The only real connection between the toy and the cartoon is the brand. I'm still surprised that toys and cartoons aren't more interactive.
This snippet first appeared on December 6, 1987, as written by Bob Niedt in the ''Syracuse Herald American.''
The line of Mattel toys spills off of the ''Captain Power and the Soldiers of the Future'' syndicated television program, which can be seen on Central New York cable systems 10 a.m. Sundays via New York City's WPIX-TV.
But future soldiers, young or old, don't need the television show, bad as it is, to interface with the tube. A videocassette player will do just fine, thank you, since ''Captain Power'' programs are available for around $10 a hit.
But the hidden lessons of friendship and whatnot laced into the programs to make them a little more meaningful fall flat if one isn't armed. For that you need any or all of the Mattel accessories, including the Powerjet XT-7, the Phantom Striker, or the Interlocker, all in the $25-$40 range.

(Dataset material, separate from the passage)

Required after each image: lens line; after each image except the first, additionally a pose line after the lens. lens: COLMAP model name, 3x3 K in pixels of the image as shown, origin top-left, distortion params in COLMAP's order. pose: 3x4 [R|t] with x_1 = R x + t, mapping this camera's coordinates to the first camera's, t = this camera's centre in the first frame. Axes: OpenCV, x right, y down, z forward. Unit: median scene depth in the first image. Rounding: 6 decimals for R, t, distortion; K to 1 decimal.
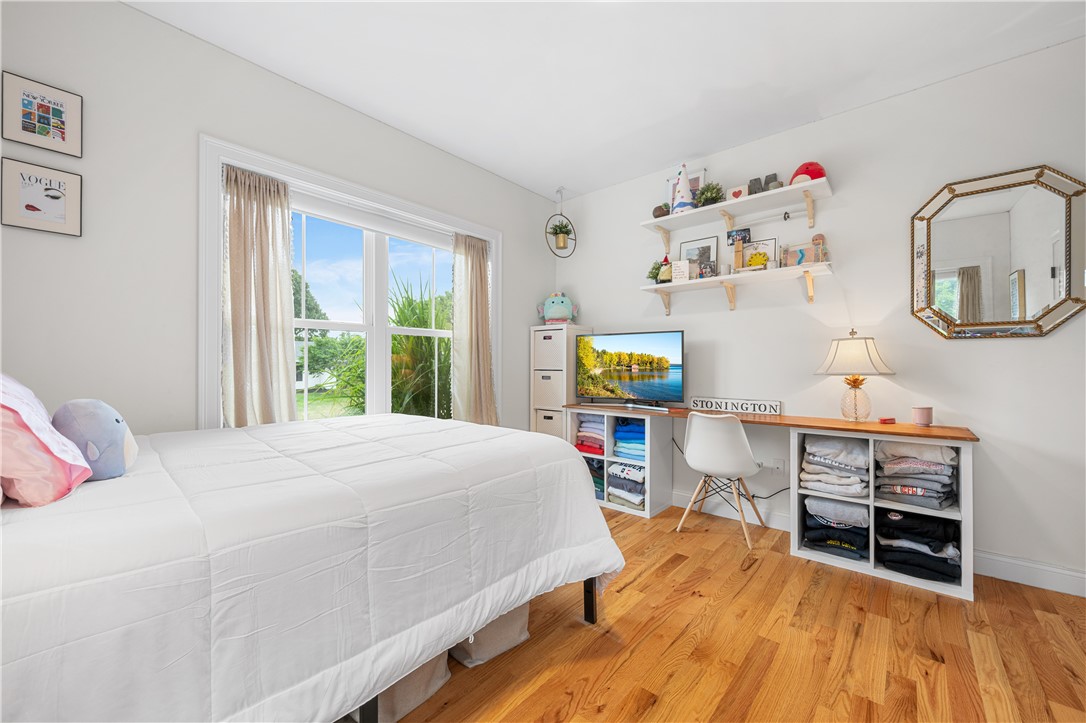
lens RADIAL K [[429.9, 0, 543.0], [0, 429.9, 361.5], [0, 0, 1]] dist [-0.000047, -0.000045]
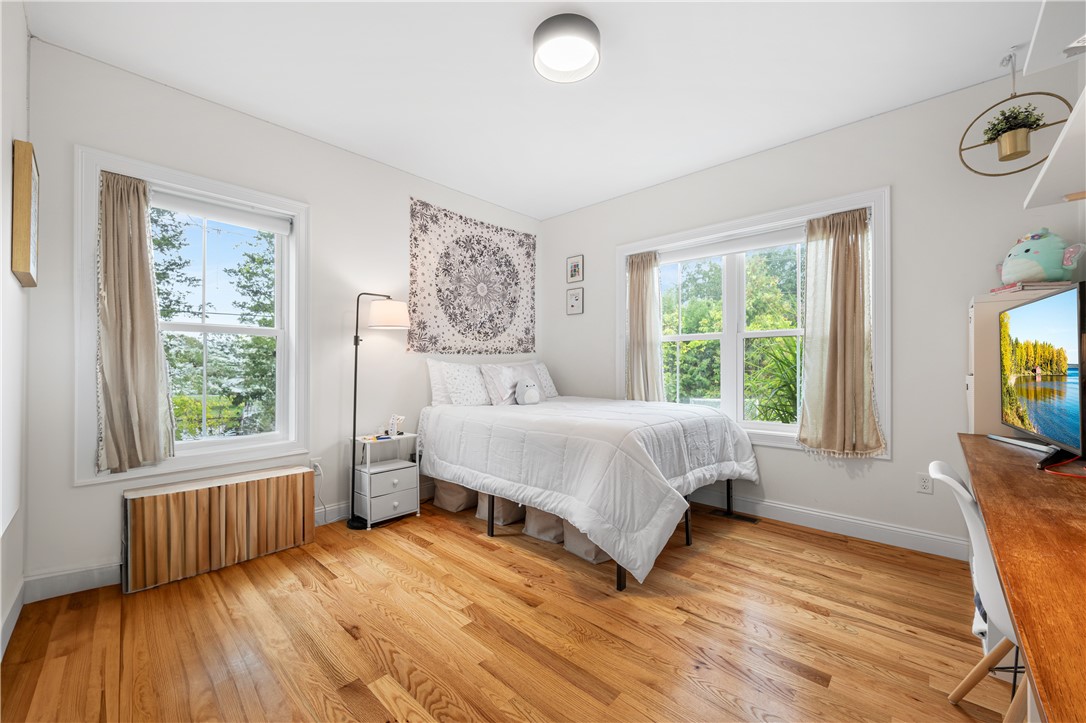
lens RADIAL K [[424.9, 0, 543.0], [0, 424.9, 361.5], [0, 0, 1]] dist [0.000868, 0.000150]
pose [[-0.041788, -0.008461, -0.999091, 0.830520], [0.011796, 0.999890, -0.008961, -0.000672], [0.999057, -0.012160, -0.041683, 0.552071]]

What makes these gadgets unique is that the bearer can shoot at the bad-guy robots on television — who shoot back.
Infrared light beams from the weapon can cause orange-and-red explosions on the screen if the enemy aircraft, for example, are ''hit.'' But at the same time, the television screen is firing back. Light signals picked up by the hand-held devices may result in a ''hit'' from an enemy weapon, causing the Captain Power doll to eject from the cockpit mounted on the gadget.